BeMOBILE, the mobile arm of BTCL, was established in 2008 and claims to have the widest network coverage in Botswana, reaching almost 90 per cent of the population. According to GSMA Intelligence it is the country’s third-largest (and smallest) mobile operator with 716,000 connections and a 21 per cent market share. Unlike its rivals MTN and Orange, it has not yet launched 3G services and instead only supports 2G networks.

Vodafone said its multinational corporate customers will benefit from the addition of Botswana to their existing contracts for international managed services, while continuing to be serviced via a single point of contact.

In November, Vodafone ramped up its sub-Saharan presence by partnering with Afrimax Group, a company that deploys TD-LTE-based networks, to cooperate around the launch of voice and data services.

Etisalat Misr rolls out Ericsson’s Radio Dot system

Ericsson and Etisalat have partnered to deploy Ericsson’s Radio Dot system. This is the first implementation of its kind in Egypt and demonstrates the solution’s capabilities catering to the fast-growing demand for data traffic in Egypt.

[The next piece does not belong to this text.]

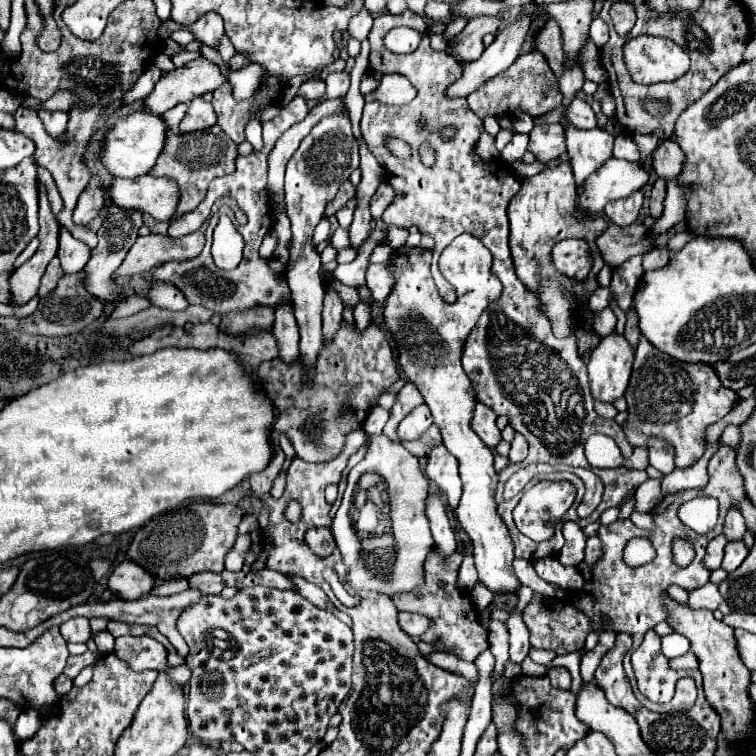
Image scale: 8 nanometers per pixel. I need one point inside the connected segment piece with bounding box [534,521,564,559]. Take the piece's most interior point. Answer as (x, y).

Ericsson Radio Dot system is a cost-effective, no-compromise solution to indoor coverage challenges. It is designed to support operators in consistently delivering a better user experience for both voice and data in the broadest range of enterprise buildings and public venues.

Ericsson’s solution fully integrates with Etisalat’s network and provides seamless coverage for Etisalat’s consumer and enterprise customers in the broadest range of in-building deployment scenarios, ensuring consistent delivery of excellent customer experience in voice and data services.

 

 

Ericsson CMO pushes company’s move out of its comfort zone

Ericsson’s chief marketing officer and chief commercial officer, Helena Norrman, said the company had been preparing for the right conditions to introduce its ongoing transformation strategy for some years now, and that despite Ericsson’s leadership in the telecom infrastructure business, the company sees its future in areas that it does not currently exercise dominance in.

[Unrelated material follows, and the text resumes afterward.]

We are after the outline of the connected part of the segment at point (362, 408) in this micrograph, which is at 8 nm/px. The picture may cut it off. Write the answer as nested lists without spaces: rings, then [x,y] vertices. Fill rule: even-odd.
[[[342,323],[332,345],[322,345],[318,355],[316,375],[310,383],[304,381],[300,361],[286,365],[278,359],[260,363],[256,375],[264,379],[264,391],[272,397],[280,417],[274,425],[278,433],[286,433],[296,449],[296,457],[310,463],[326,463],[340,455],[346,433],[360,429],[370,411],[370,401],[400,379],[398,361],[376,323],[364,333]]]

Speaking to Comm. on her first visit to Dubai, Norrman said, “We are of the belief that our future success will not be based on hanging on to what we already have, but rather developing into new areas. We are investing in what is beyond the core of what we do, and we believe market conditions are such that we will remain relevant in the next phase of the evolution of the telecom sector.”

Ericsson has previously stated that it intends to maintain its strong position in its core business areas of radio, core and transmission, and telecom services, while also looking to establish leadership in specific areas identified as cloud, IP networks, TV and media, OSS/BSS, as well as vertical industrial and societal industries such as transportation, public services, and energy.

While the time horizon for the achievement of the first wave of transformative undertakings at Ericsson is set at 2020, Norrman says most of the five areas that Ericsson is placing a greater emphasis on will and have already begun to produce results, and will continue to do so in the years to come. She believes that partnerships will be a strong element in the company’s journey, with the bottleneck to further uptake of mobile digital services being more about affordability rather than the availability of the technology.

“In the development of the telco sector there was a period of vendor strength, followed by a period of operator strength. What I think we are currently in an era of partnership and I believe this will be to the overall benefit of all participants in the ecosystem,” Norrman said.